Partant, il ne saurait donc être question de restituer au recourant son permis de conduire avant l’échéance d’une durée d’une année durant laquelle des contrôles (quatre prises de sang) auprès de l’USE (ou d’un tiers, au sens de ce qui est indiqué ci-avant) auront démontré qu’il s’est abstenu de toute consommation d’alcool et avant qu’une nouvelle expertise n’ait été réalisée, afin notamment de déterminer la durée du suivi d’abstinence post restitution du permis de conduire.

7.                                Par ailleurs, contrairement à ce qu’infère le recourant, le prononcé d’une sanction administrative (en l’occurrence un retrait de sécurité du permis de conduire, qui vise, comme sa dénomination l'indique, la sécurité du trafic et celle du conducteur visé) est distinct de la sanction pénale que le recourant encourt pour avoir enfreint les règles de la circulation routière. En l’espèce, il a été condamné à une peine qu’il a déjà exécutée, mais qui poursuit d'autres buts et qui ne l’exonère pas de toute sanction administrative.

8.                                La décision entreprise doit dès lors être confirmée et le recours rejeté. Conformément aux art. 38 et 55 de la loi sur la juridiction et la procédure administratives du 18 décembre 1989 (LJPA), un émolument sera mis à la charge du recourant débouté, qui n’a pas droit à des dépens.

Par ces motifs
le Tribunal administratif
arrête:

I.                                   Le recours interjeté par X.________ le 16 mai 2006 est rejeté.

II.                                 La décision du Service des automobiles et de la navigation du 27 avril 2006 est confirmée.

III.                                Un émolument de justice de 600 (six cents) francs est mis à la charge du recourant.


IV.                              Il n’est pas alloué de dépens.
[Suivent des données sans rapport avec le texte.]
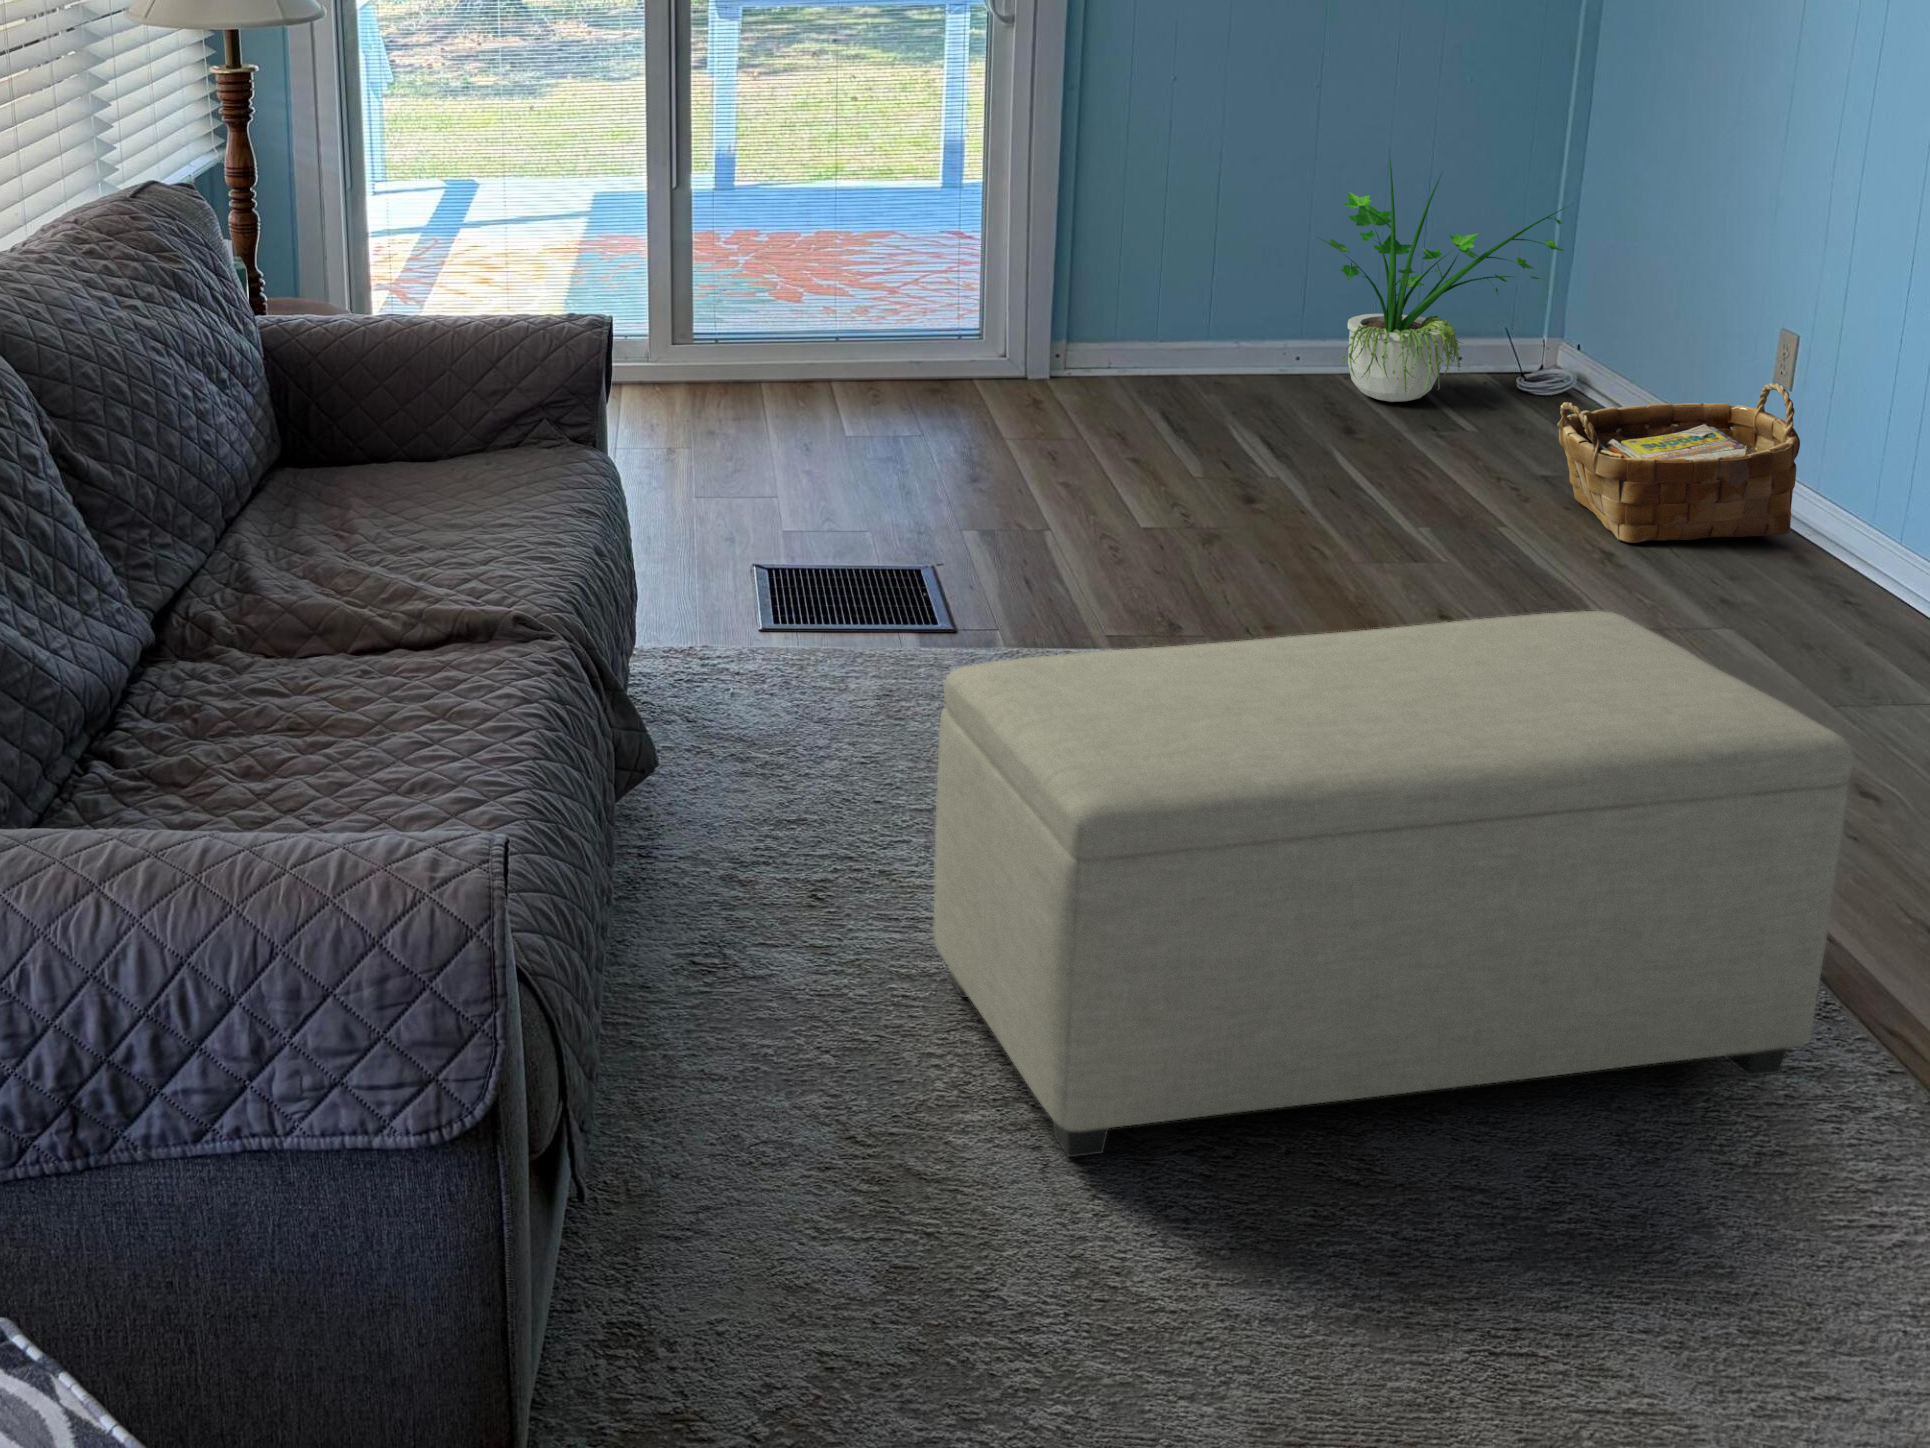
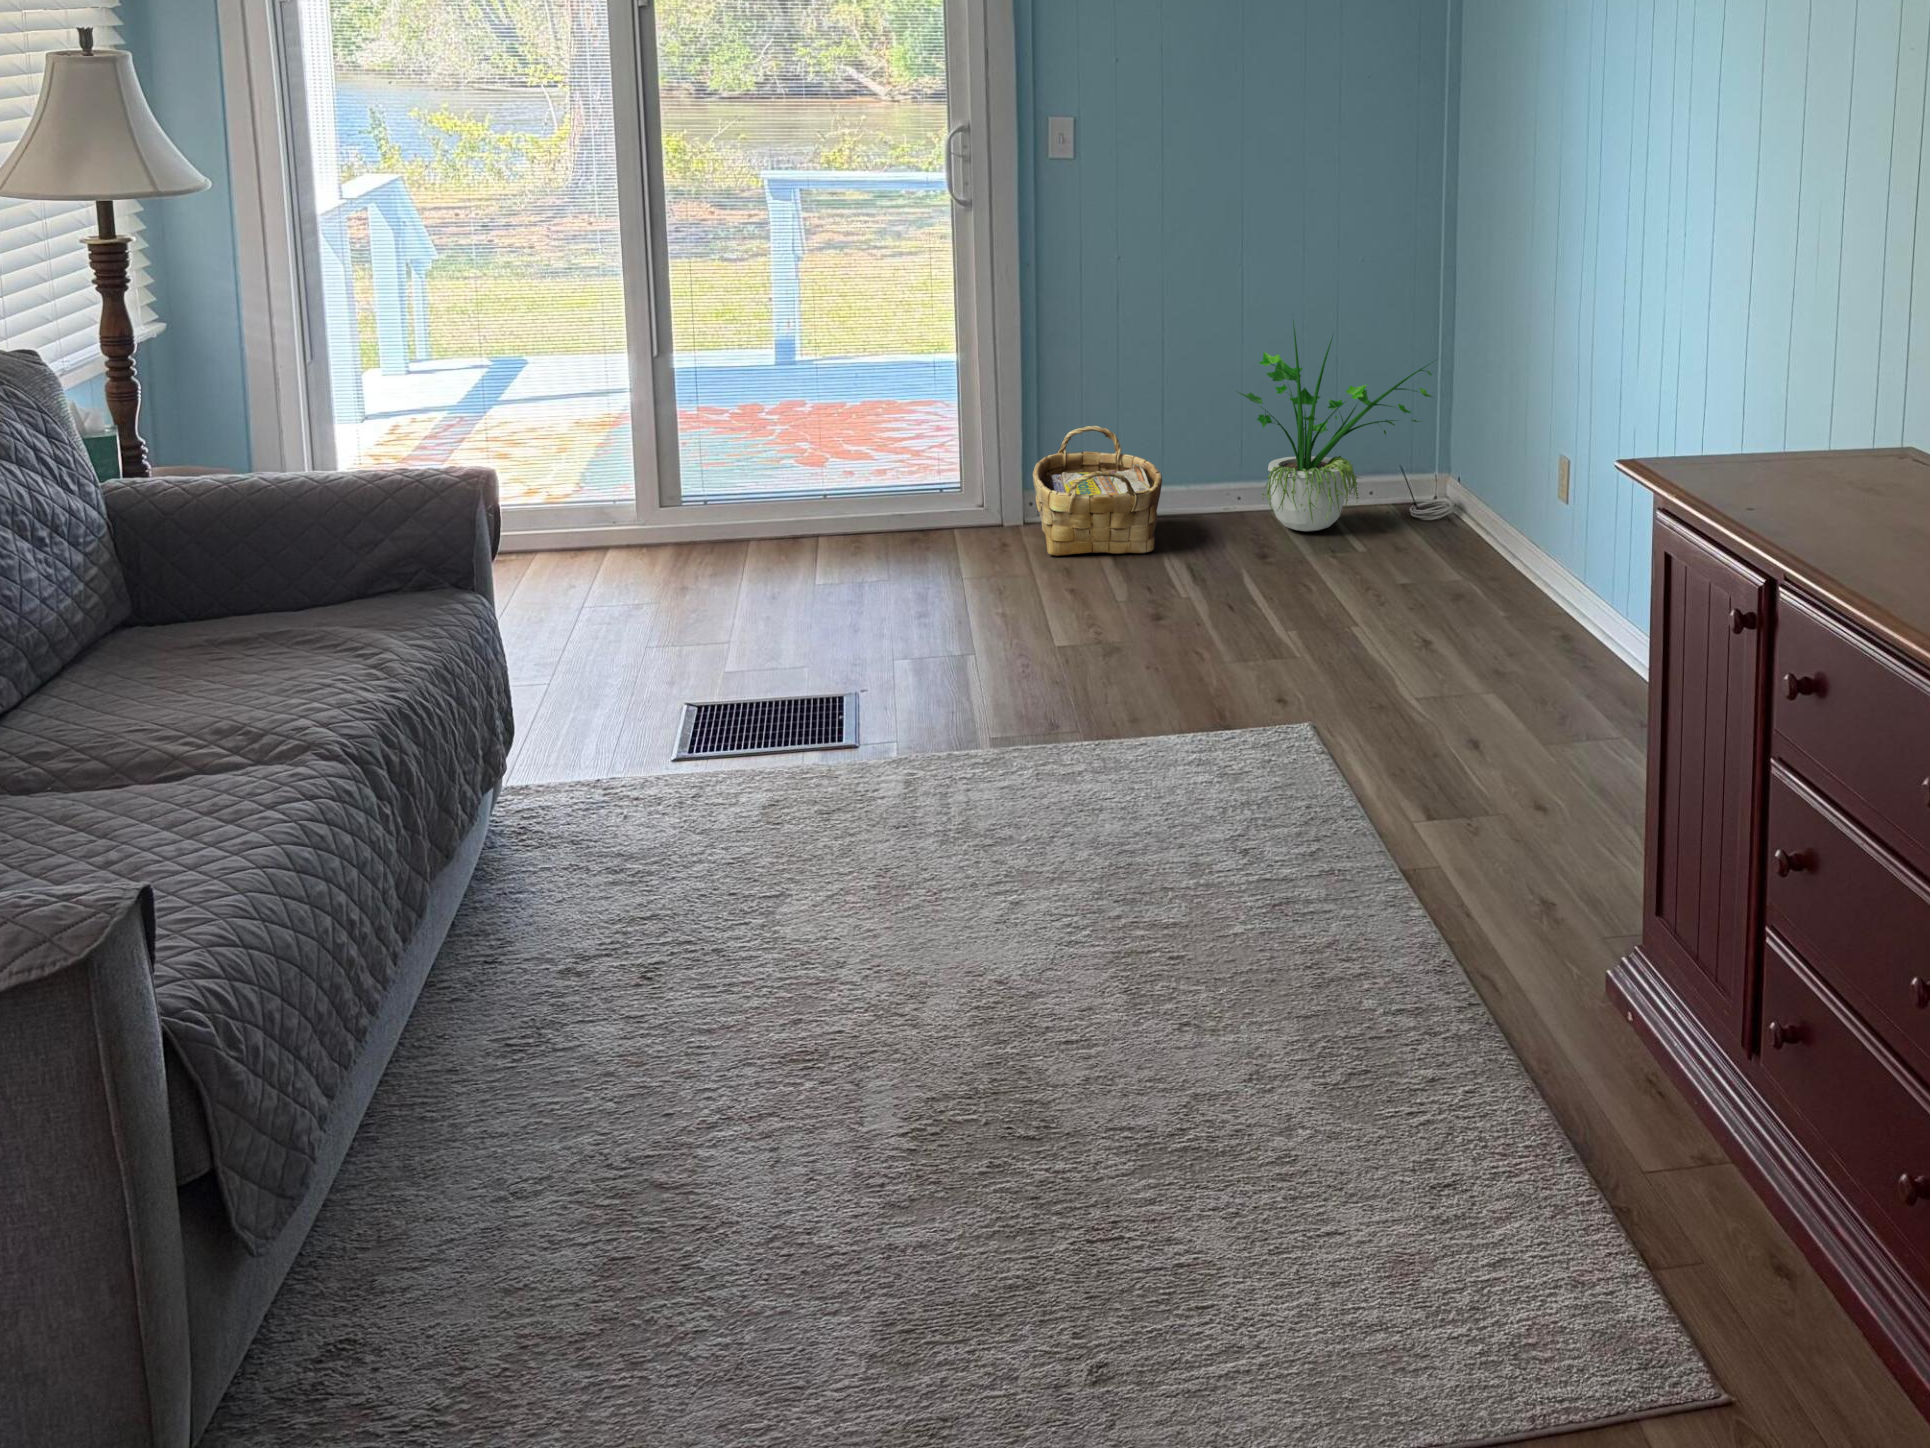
woven basket: present [1557,383,1800,543] -> present [1033,426,1162,556]
ottoman: present [934,611,1854,1157] -> none [715,664,1412,1153]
Lausanne, le 27 février 2007

Le président:                                                                                             La greffière :


 

                                                                                                                 

Le présent arrêt est communiqué aux destinataires de l'avis d'envoi ci-joint

Le présent arrêt peut faire l'objet, dans les trente jours suivant sa notification, d'un recours au Tribunal fédéral. Le recours en matière de droit public s'exerce aux conditions des articles 82 ss de la loi du 17 juin 2005 sur le Tribunal fédéral (LTF - RS 173.110), le recours constitutionnel subsidiaire à celles des articles 113 ss LTF. Le mémoire de recours doit être rédigé dans une langue officielle, indiquer les conclusions, les motifs et les moyens de preuve, et être signé. Les motifs doivent exposer succinctement en quoi l’acte attaqué viole le droit. Les pièces invoquées comme moyens de preuve doivent être jointes au mémoire, pour autant qu’elles soient en mains de la partie; il en va de même de la décision attaquée.